こげくさい愛をあげる 4
・・・・・・・・・・・・・・・・・・・・・「あなた、今日は嫌に意地が悪いですね」
「…そう?」
実のところ、ミソノは拗ねていた。
ミソノの機嫌が余り良くない事に気がついたのだろう。
コノエは怪訝そうに何があったか聞いてくる。
懐から時計を取り出しその時計盤を眺めながらミソノはぽつぽつと口の中で、非常に言いにくそうにしながらも言った。
「…君の帰りが、遅かったから」
仕事であった事は、知っている。
連絡もなしに来たのは悪かったなぁ、とも思っている。
それでも、意気揚々と家へ来てみれば迎えはなし。
合鍵でもって上がりこみ勝手に待たせてもらったが待てど暮らせど愛しい恋人は帰ってこない。
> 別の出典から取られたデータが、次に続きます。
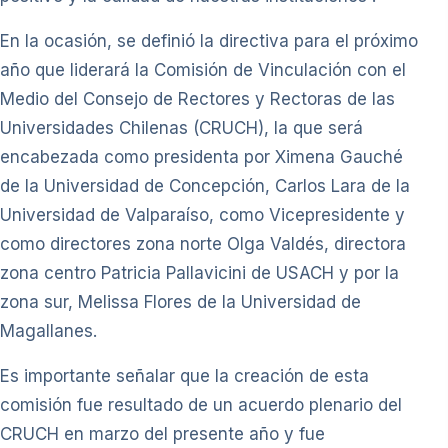
En la ocasión, se definió la directiva para el próximo
año que liderará la Comisión de Vinculación con el
Medio del Consejo de Rectores y Rectoras de las
Universidades Chilenas (CRUCH), la que será
encabezada como presidenta por Ximena Gauché
de la Universidad de Concepción, Carlos Lara de la
Universidad de Valparaíso, como Vicepresidente y
como directores zona norte Olga Valdés, directora
zona centro Patricia Pallavicini de USACH y por la
zona sur, Melissa Flores de la Universidad de
Magallanes.
Es importante señalar que la creación de esta
comisión fue resultado de un acuerdo plenario del
CRUCH en marzo del presente año y fue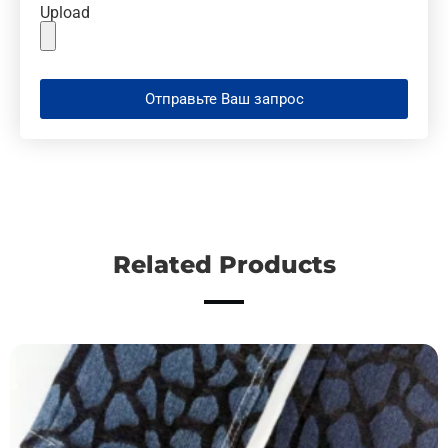
Upload
Отправьте Ваш запрос
Related Products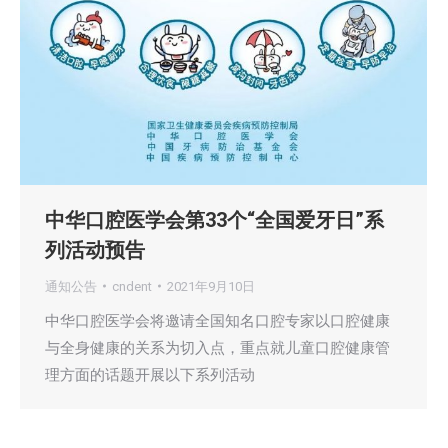
中华口腔医学会第33个“全国爱牙日”系
列活动预告
通知公告
cndent
2021年9月10日
中华口腔医学会将邀请全国知名口腔专家以口腔健康
与全身健康的关系为切入点，重点就儿童口腔健康管
理方面的话题开展以下系列活动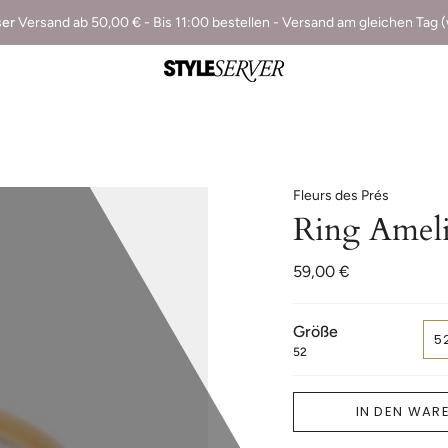
ser
Versand ab 50,00 € - Bis 11:00 bestellen - Versand am gleichen Tag 
Fleurs des Prés
Ring Ameli
59,00 €
Größe
5
52
IN DEN WAR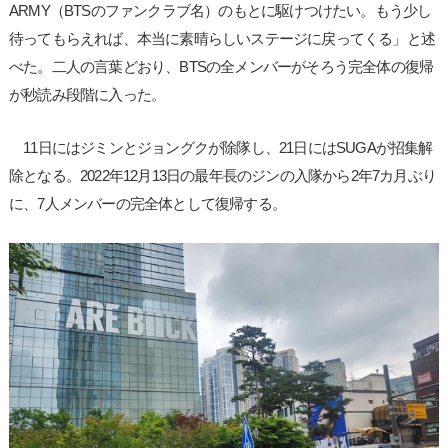
ARMY（BTSのファンクラブ名）のもとに駆けつけたい。もう少し
待ってもらえれば、本当に素晴らしいステージに戻ってくる」と述
べた。二人の言葉どおり、BTSの全メンバーがそろう完全体の復帰
が秒読み段階に入った。
11日にはジミンとジョングクが除隊し、21日にはSUGAが招集解
除となる。2022年12月13日の最年長のジンの入隊から2年7カ月ぶり
に、7人メンバーの完全体として復帰する。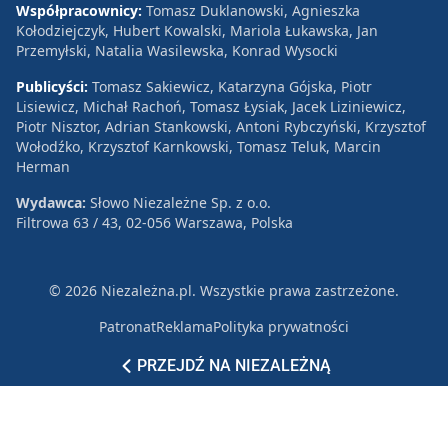
Współpracownicy:
Tomasz Duklanowski, Agnieszka
Kołodziejczyk, Hubert Kowalski, Mariola Łukawska, Jan
Przemyłski, Natalia Wasilewska, Konrad Wysocki
Publicyści:
Tomasz Sakiewicz, Katarzyna Gójska, Piotr
Lisiewicz, Michał Rachoń, Tomasz Łysiak, Jacek Liziniewicz,
Piotr Nisztor, Adrian Stankowski, Antoni Rybczyński, Krzysztof
Wołodźko, Krzysztof Karnkowski, Tomasz Teluk, Marcin
Herman
Wydawca:
Słowo Niezależne Sp. z o.o.
Filtrowa 63 / 43, 02-056 Warszawa, Polska
© 2026 Niezależna.pl. Wszystkie prawa zastrzeżone.
Patronat
Reklama
Polityka prywatności
PRZEJDŹ NA NIEZALEŻNĄ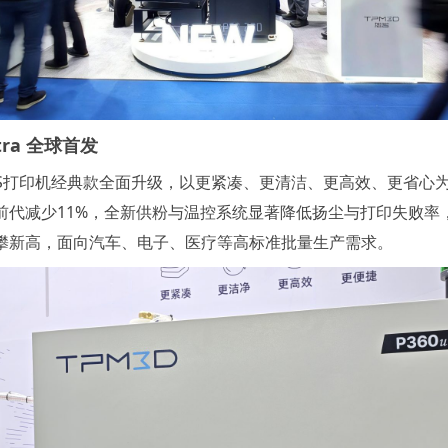
ltra 全球
首发
LS打印机经典款全面升级，以更紧凑、更清洁、更高效、更省心
前代减少11%，全新供粉与温控系统显著降低扬尘与打印失败率
攀新高，面向汽车、电子、医疗等高标准批量生产需求。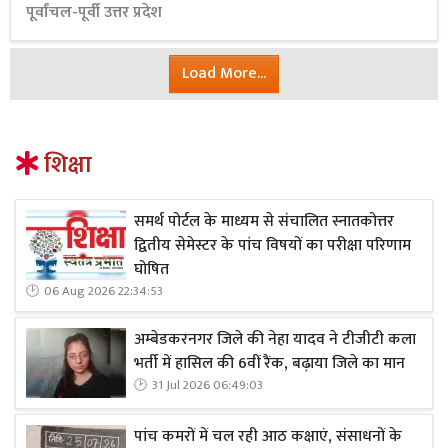
पूर्वांचल-पूर्वी उत्तर प्रदेश
Load More...
शिक्षा
समर्थ पोर्टल के माध्यम से संचालित स्नातकोत्तर
द्वितीय सेमेस्टर के पांच विषयों का परीक्षा परिणाम
घोषित
06 Aug 2026 22:34:53
अम्बेडकरनगर जिले की नेहा यादव ने टीजीटी कला
भर्ती में हासिल की 6वीं रैंक, बढ़ाया जिले का मान
31 Jul 2026 06:49:03
पांच कमरों में चल रही आठ कक्षाएं, संसाधनों के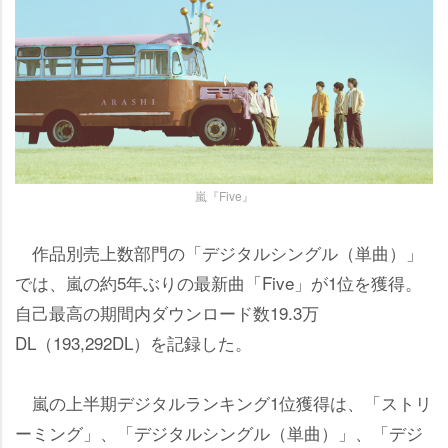
嵐『Five』
作品別売上数部門の「デジタルシングル（単曲）」
では、嵐の約5年ぶりの最新曲「Five」が1位を獲得。
自己最高の期間内ダウンロード数19.3万
DL（193,292DL）を記録した。
嵐の上半期デジタルランキング1位獲得は、「ストリ
ーミング」、「デジタルシングル（単曲）」、「デジ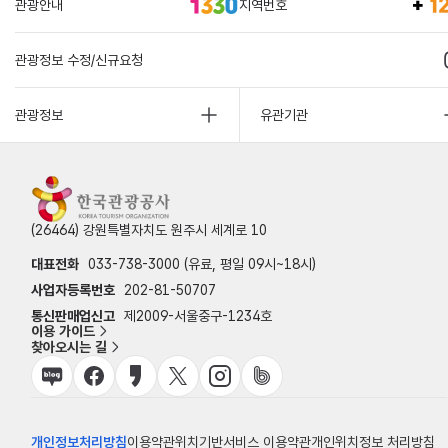
관광안내
지역번호
관광정보 수정/신규요청
관광정보
유관기관
(26464) 강원특별자치도 원주시 세계로 10
대표전화
033-738-3000 (유료, 평일 09시~18시)
사업자등록번호
202-81-50707
통신판매업신고
제2009-서울중구-1234호
이용 가이드
찾아오시는 길
개인정보처리방침
이용약관
위치기반서비스 이용약관
개인위치정보 처리방침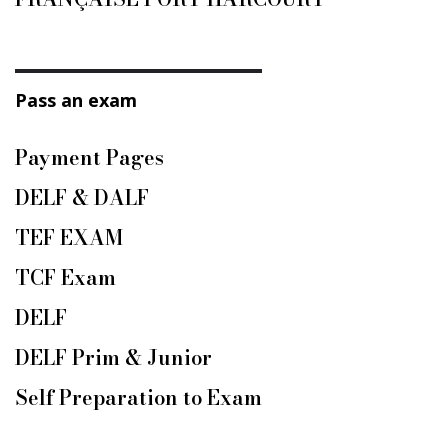
Pass an exam
Payment Pages
DELF & DALF
TEF EXAM
TCF Exam
DELF
DELF Prim & Junior
Self Preparation to Exam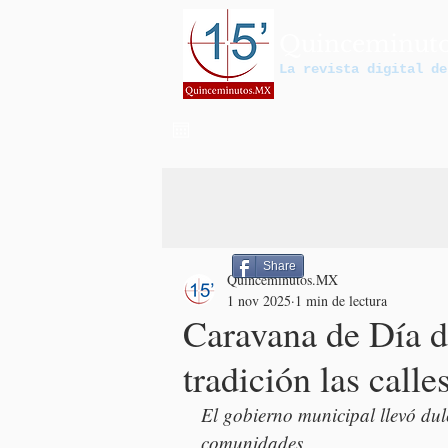
Quinceminut
La revista digital de
Share
Quinceminutos.MX
1 nov 2025
1 min de lectura
Caravana de Día d
tradición las call
El gobierno municipal llevó dulc
comunidades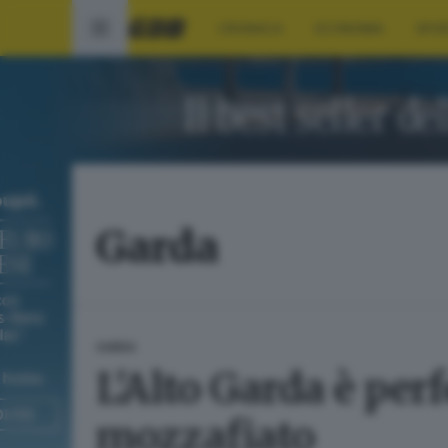
CRONACA
ECONOMIA
SPO
Garda
GARDA
L'Alto Garda è perf
mozzafiato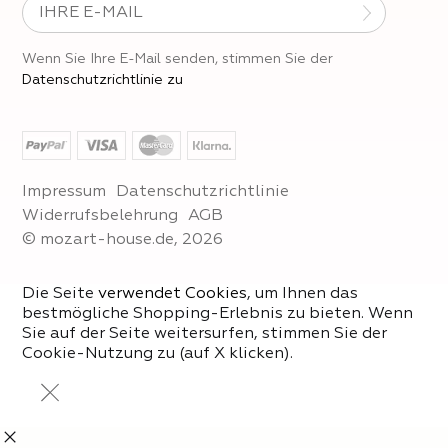
Wenn Sie Ihre E-Mail senden, stimmen Sie der
Datenschutzrichtlinie zu
Impressum
Datenschutzrichtlinie
Widerrufsbelehrung
AGB
© mozart-house.de, 2026
Die Seite
verwendet Cookies
, um Ihnen das
bestmögliche Shopping-Erlebnis zu bieten. Wenn
Sie auf der Seite weitersurfen, stimmen Sie der
Cookie-Nutzung zu (auf X klicken).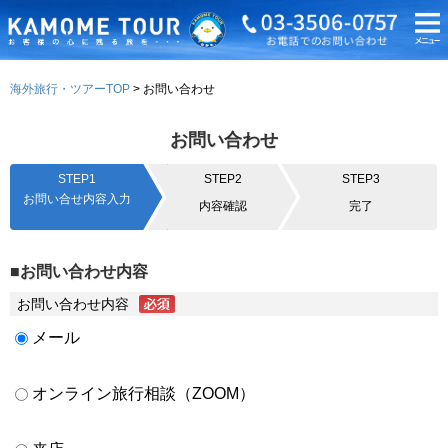
海外旅行・ツアーTOP
お問い合わせ
お問い合わせ
STEP1
STEP2
STEP3
お問い合せ内容入力
内容確認
完了
■お問い合わせ内容
お問い合わせ内容
メール
オンライン旅行相談（ZOOM）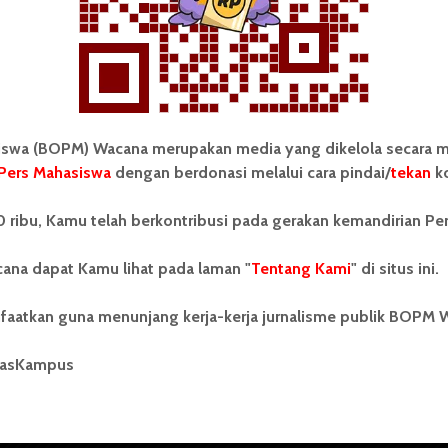
wa (BOPM) Wacana merupakan media yang dikelola secara m
Pers Mahasiswa
dengan berdonasi melalui cara pindai/
tekan
ko
tonom Pers Mahasiswa (BOPM)
Tentang Kami
 ribu, Kamu telah berkontribusi pada gerakan kemandirian Pe
merupakan pers mahasiswa
iri di luar kampus dan dikelola
Kontribusi
andiri oleh mahasiswa
ana dapat Kamu lihat pada laman "
Tentang Kami
" di situs ini.
tas Sumatera Utara (USU).
Info Iklan
nya BOPM Wacana merupakan
faatkan guna menunjang kerja-kerja jurnalisme publik BOPM 
tu Unit Kegiatan Mahasiswa
Pedoman Media Siber
 Universitas Sumatera Utara
nama Pers Mahasiswa SUARA
masKampus
Kode Etik Jurnalistik
berdiri pada 1 Juli 1995.
WartaWacana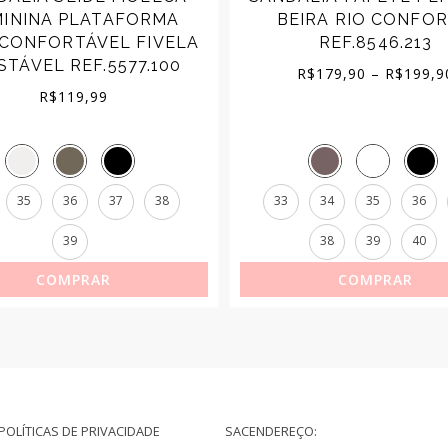
MININA PLATAFORMA
BEIRA RIO CONFO
 CONFORTÁVEL FIVELA
REF.8546.213
STÁVEL REF.5577.100
R$
179,90
–
R$
199,9
R$
119,99
35
36
37
38
33
34
35
36
39
38
39
40
COMPRAR
COMPRAR
POLÍTICAS DE PRIVACIDADE
SAC
ENDEREÇO: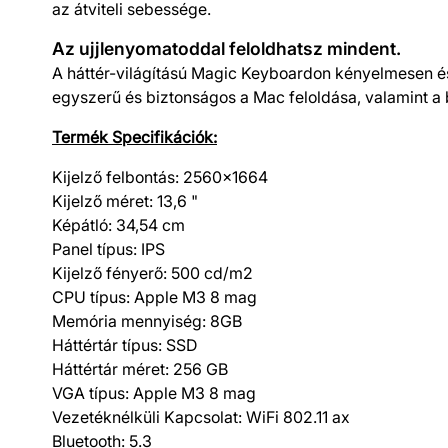
az átviteli sebessége.
Az ujj­lenyomatoddal feloldhatsz mindent.
A háttér-világítású Magic Keyboardon kényelmesen és 
egyszerű és biztonságos a Mac feloldása, valamint a
Termék Specifikációk:
Kijelző felbontás: 2560x1664
Kijelző méret: 13,6 "
Képátló: 34,54 cm
Panel típus: IPS
Kijelző fényerő: 500 cd/m2
CPU típus: Apple M3 8 mag
Memória mennyiség: 8GB
Háttértár típus: SSD
Háttértár méret: 256 GB
VGA típus: Apple M3 8 mag
Vezetéknélküli Kapcsolat: WiFi 802.11 ax
Bluetooth: 5.3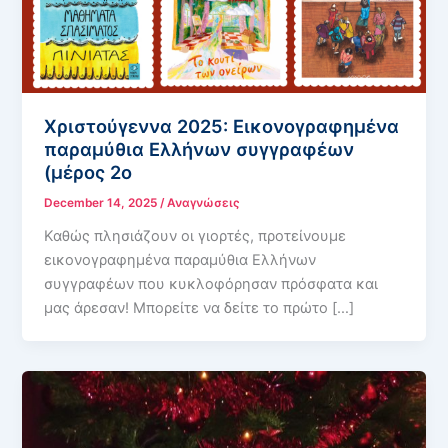
Χριστούγεννα 2025: Εικονογραφημένα
παραμύθια Ελλήνων συγγραφέων
(μέρος 2ο
December 14, 2025
/
Αναγνώσεις
Καθώς πλησιάζουν οι γιορτές, προτείνουμε
εικονογραφημένα παραμύθια Ελλήνων
συγγραφέων που κυκλοφόρησαν πρόσφατα και
μας άρεσαν! Μπορείτε να δείτε το πρώτο […]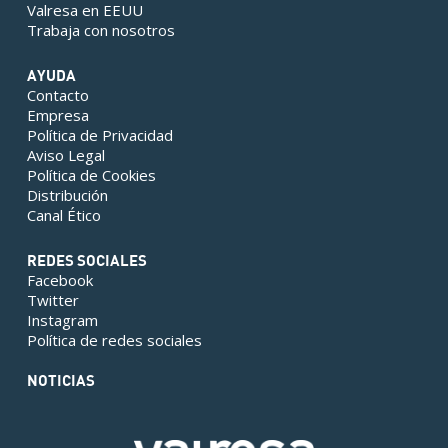
Valresa en EEUU
Trabaja con nosotros
AYUDA
Contacto
Empresa
Política de Privacidad
Aviso Legal
Política de Cookies
Distribución
Canal Ético
REDES SOCIALES
Facebook
Twitter
Instagram
Política de redes sociales
NOTICIAS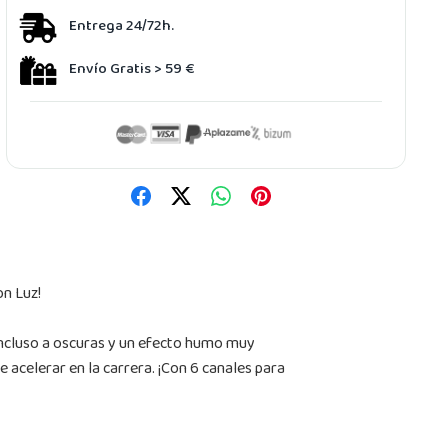
Entrega 24/72h.
Envío Gratis > 59 €
on Luz!
 incluso a oscuras y un efecto humo muy
e acelerar en la carrera. ¡Con 6 canales para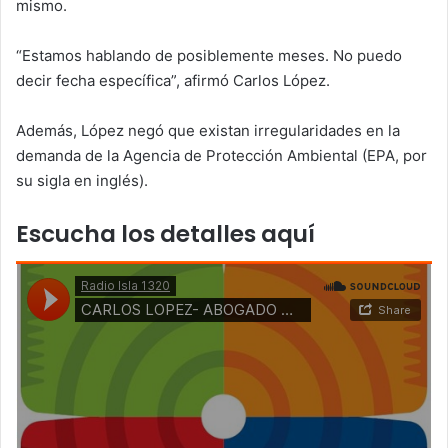
mismo.
“Estamos hablando de posiblemente meses. No puedo
decir fecha específica”, afirmó Carlos López.
Además, López negó que existan irregularidades en la
demanda de la Agencia de Protección Ambiental (EPA, por
su sigla en inglés).
Escucha los detalles aquí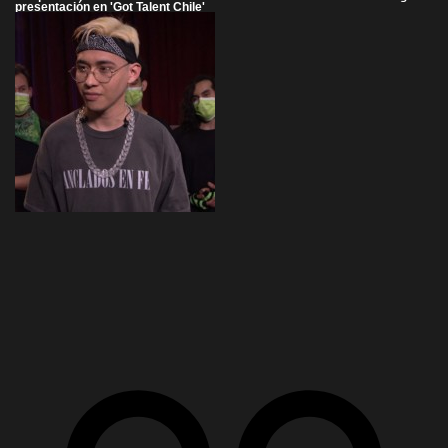
presentación en 'Got Talent Chile'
やっと帰ってきたと思ったその時刻は朝方に近い時間であった。
午前様!朝帰り!!
自分がいかに理不尽なのか判ってはいるが、ちょっとくらい意趣返しをしたってよいのではなかろうか。
コンセプトは如何にして素直じゃないコノエに自分からしてくださいって言わせるかだ。
変な方向にプライドの高い彼から求められた事は、ミソノの記憶に無い。
一回くらい…むしろ毎回くらいあったっていいじゃないか。
薬まで使わないといけないのかと思うとちょっと落ち込むが。
息を詰めるような気配がコノエからしたが、彼は何も言わなかった。
だから、ミソノも何も言わず時計盤だけを眺める。
コチコチと秒針が揺れる。
あまり居心地がよいとは言えない空気の中でコノエが唸るように声を洩らした。
彼はこういう空気が嫌いだ。
それでも敢えて何も言わず無表情で時計盤を眺める。
針が何度回っただろうか。
そろそろ薬も回ってくる頃合だ。
ミソノ自身も体の芯が熱くなってきている。